TASK 1:
Reproduce the complete text on diversity in small and medium-sized businesses word for word.

READING TEXT:

‘Diversity’ as a word tends to anaesthetise or polarise most people in SMEs in my experience. Either they zone out on the basis that it’s not something they need concern themselves about or they get them slightly on edge and a wee bit defensive.

And I understand the defensive part. Because if I ran a company of, say 100 people, but had no significant proportion of anyone but middle class white males (or any other homogenous group) in my management team, I’d be fidgeting in my seat too....

But zoning out and thinking it’s an issue for other people is just not cool either. Because it shows you up as someone who is closing your eyes and ears to doing something which will help your businesses exponentially.

Want more innovation in your mix? Our creativity and problem solving skills get better when we mix with people who challenge our own stereotypes (Richard Crisp, HR Magazine). So if you’re sitting in a room with people who are ‘just like you’, you’re less likely to be innovative.

Want better performance? Step forward Diversity again. Having at least 30% of women in leadership (it’s 19% currently in UK SME’s btw) adds to your profit margin ( The Peterson Institute).

Want to understand your customers? The starting point to most marketing. However if you serve a variety of clients or customers but yet you only ever employ a narrow section of the population, you’re doing yourself a disservice in recognising what their needs are.

Want to keep your great employees? Anecdotally, a prominent reason openly discussed in women’s networking groups as to why so many successful women have left their businesses to set up on their own, is due to the lack of recognition they receive in their previous (mostly male) organisations.

And it’s not that I think most SME’s I’ve encountered are anti-diversity. They’re just often not interested in being ‘pro’ it, falling into the zoning out category mentioned up front.

For example, I know that most would simply say that they believe with regards to their hiring policy that they should hire the best person for the job. Who has the best experience. And pay them what they need to in the market rate. And if that person just happens to be a middle class, white, male. Well, who am I to turn them away? When put in those terms, all practices sound reasonable. Admirable even. And definitely not sexist. But recognising that there is something wrong with that picture? Not a jot.

DATASET EXTRACT:
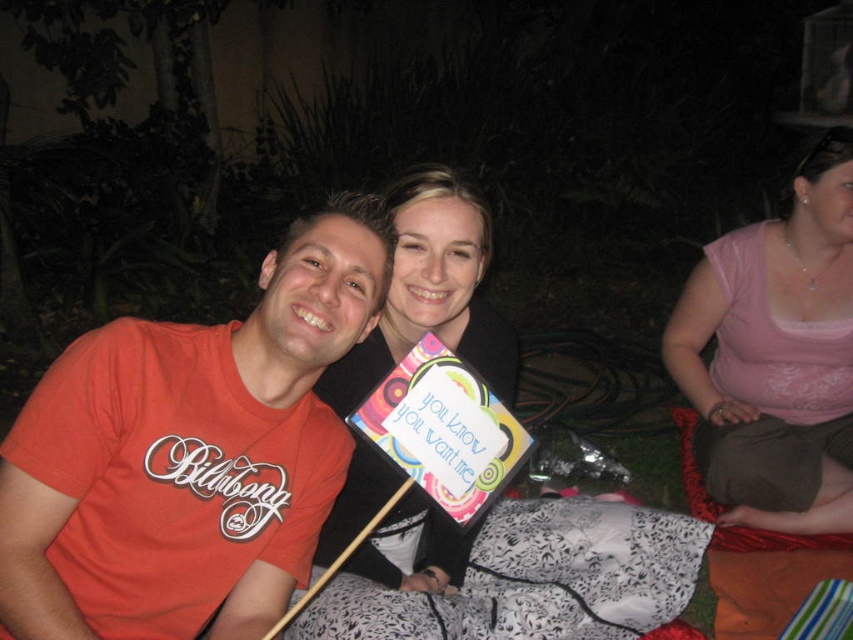
You are at a nighttime gathering and want to sit on the fabric that is higher. Which one should you choose between the pink fabric at right and the black printed fabric blanket at center?

The pink fabric at right has a greater height compared to the black printed fabric blanket at center, so you should choose the pink fabric at right.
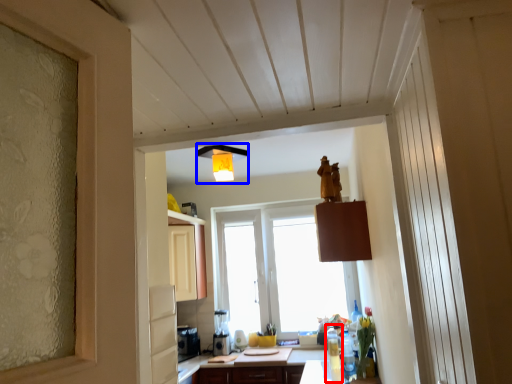
Question: Which object is further to the camera taking this photo, bottle (highlighted by a red box) or light fixture (highlighted by a blue box)?

Choices:
 (A) bottle
 (B) light fixture

Answer: (A)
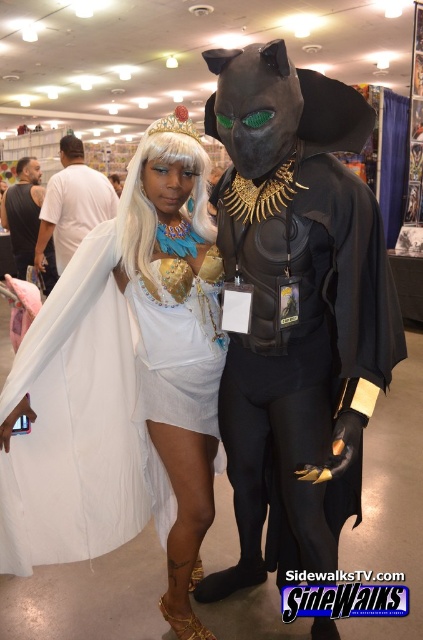
You are at the convention and want to take a photo of both the point at (96, 490) and the point at (79, 163). Which point should you focus on first to ensure both are in clear view?

You should focus on point (79, 163) first because it is behind point (96, 490), so focusing on the farther point will keep both in focus.

You are a photographer at the event and need to adjust the camera focus. Since the white satin dress at center and the white silky wig at center are both in the frame, which one should you focus on first if you want to ensure the taller object is in focus?

The white satin dress at center has a greater height compared to the white silky wig at center, so you should focus on the white satin dress at center first to ensure the taller object is in focus.

You are at the convention and want to take a photo of both the person on the left and the person on the right. You notice two points marked as point 1 and point 2 on the image. Point 1 is at coordinate [140,157] and point 2 is at [30,182]. Based on their positions, which point is closer to the front of the scene?

Point 1 at coordinate [140,157] is in front of point 2 at [30,182], so point 1 is closer to the front of the scene.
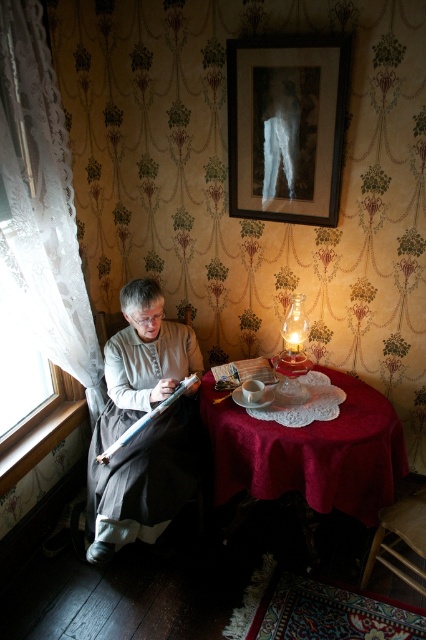
You are an interior designer planning to hang a new painting in this room. The wooden framed print at upper center and the gray woolen robe at left are already present. Which object is positioned higher on the wall?

The wooden framed print at upper center is located above the gray woolen robe at left, so it is positioned higher on the wall.

You are an interior designer planning to place a new painting on the wall in the room. The painting is 0.3 meters wide and needs to be placed to the right of the white lace curtain at left. Where should you position the painting?

The white lace curtain at left is located at point (42, 204). To place the painting to the right of it, position the painting at a point with an x coordinate greater than 0.320 but ensuring it stays within the room boundaries.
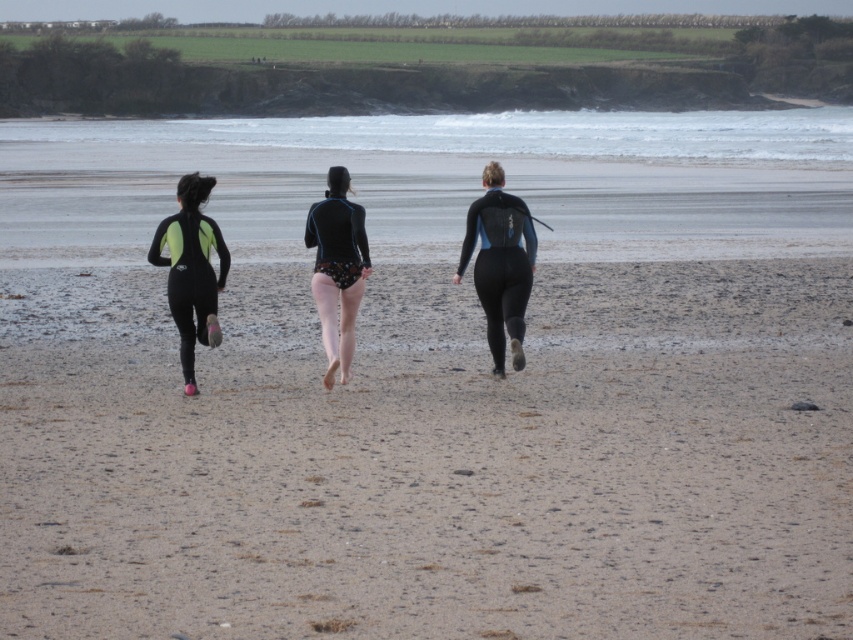
Is point (726, 406) positioned in front of point (344, 177)?

Yes, it is.

Who is more distant from viewer, (428, 289) or (316, 205)?

The point (428, 289) is behind.

The width and height of the screenshot is (853, 640). In order to click on brown sandy beach at center in this screenshot , I will do `click(432, 458)`.

Which is above, neon green neoprene wetsuit at left or black matte swimsuit at center?

black matte swimsuit at center

Who is more distant from viewer, [171,257] or [323,308]?

The point [171,257] is behind.

Between point (202, 269) and point (350, 326), which one is positioned behind?

Positioned behind is point (202, 269).

Find the location of `neon green neoprene wetsuit at left`. neon green neoprene wetsuit at left is located at coordinates coord(190,269).

Who is positioned more to the right, black matte wetsuit at center or neon green neoprene wetsuit at left?

From the viewer's perspective, black matte wetsuit at center appears more on the right side.

Is point (480, 209) farther from camera compared to point (202, 220)?

Yes, point (480, 209) is farther from viewer.

Locate an element on the screen. The width and height of the screenshot is (853, 640). black matte wetsuit at center is located at coordinates (500, 264).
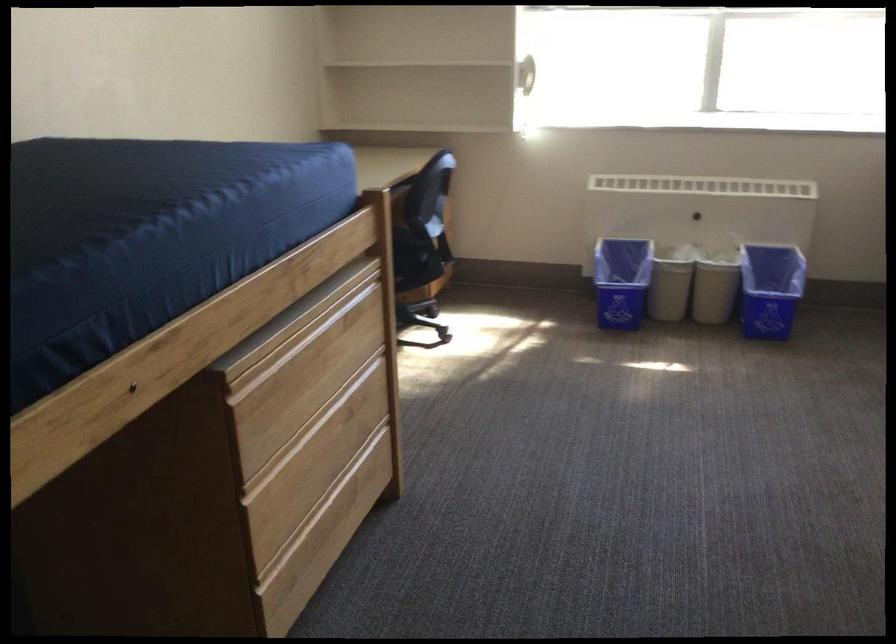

TASK 2:
From the start of the listing through the line containing "You should focus on point", inclusive, replace "convention" with "trade show" and give those lines back with nothing else altered. Omit the pictures.

FINAL RESULT 1:
‘Diversity’ as a word tends to anaesthetise or polarise most people in SMEs in my experience. Either they zone out on the basis that it’s not something they need concern themselves about or they get them slightly on edge and a wee bit defensive.

And I understand the defensive part. Because if I ran a company of, say 100 people, but had no significant proportion of anyone but middle class white males (or any other homogenous group) in my management team, I’d be fidgeting in my seat too....

But zoning out and thinking it’s an issue for other people is just not cool either. Because it shows you up as someone who is closing your eyes and ears to doing something which will help your businesses exponentially.

Want more innovation in your mix? Our creativity and problem solving skills get better when we mix with people who challenge our own stereotypes (Richard Crisp, HR Magazine). So if you’re sitting in a room with people who are ‘just like you’, you’re less likely to be innovative.

Want better performance? Step forward Diversity again. Having at least 30% of women in leadership (it’s 19% currently in UK SME’s btw) adds to your profit margin ( The Peterson Institute).

Want to understand your customers? The starting point to most marketing. However if you serve a variety of clients or customers but yet you only ever employ a narrow section of the population, you’re doing yourself a disservice in recognising what their needs are.

Want to keep your great employees? Anecdotally, a prominent reason openly discussed in women’s networking groups as to why so many successful women have left their businesses to set up on their own, is due to the lack of recognition they receive in their previous (mostly male) organisations.

And it’s not that I think most SME’s I’ve encountered are anti-diversity. They’re just often not interested in being ‘pro’ it, falling into the zoning out category mentioned up front.

For example, I know that most would simply say that they believe with regards to their hiring policy that they should hire the best person for the job. Who has the best experience. And pay them what they need to in the market rate. And if that person just happens to be a middle class, white, male. Well, who am I to turn them away? When put in those terms, all practices sound reasonable. Admirable even. And definitely not sexist. But recognising that there is something wrong with that picture? Not a jot.

FINAL RESULT 2:
You are at a nighttime gathering and want to sit on the fabric that is higher. Which one should you choose between the pink fabric at right and the black printed fabric blanket at center?

The pink fabric at right has a greater height compared to the black printed fabric blanket at center, so you should choose the pink fabric at right.
Question: Which object is further to the camera taking this photo, bottle (highlighted by a red box) or light fixture (highlighted by a blue box)?

Choices:
 (A) bottle
 (B) light fixture

Answer: (A)
You are at the trade show and want to take a photo of both the point at (96, 490) and the point at (79, 163). Which point should you focus on first to ensure both are in clear view?

You should focus on point (79, 163) first because it is behind point (96, 490), so focusing on the farther point will keep both in focus.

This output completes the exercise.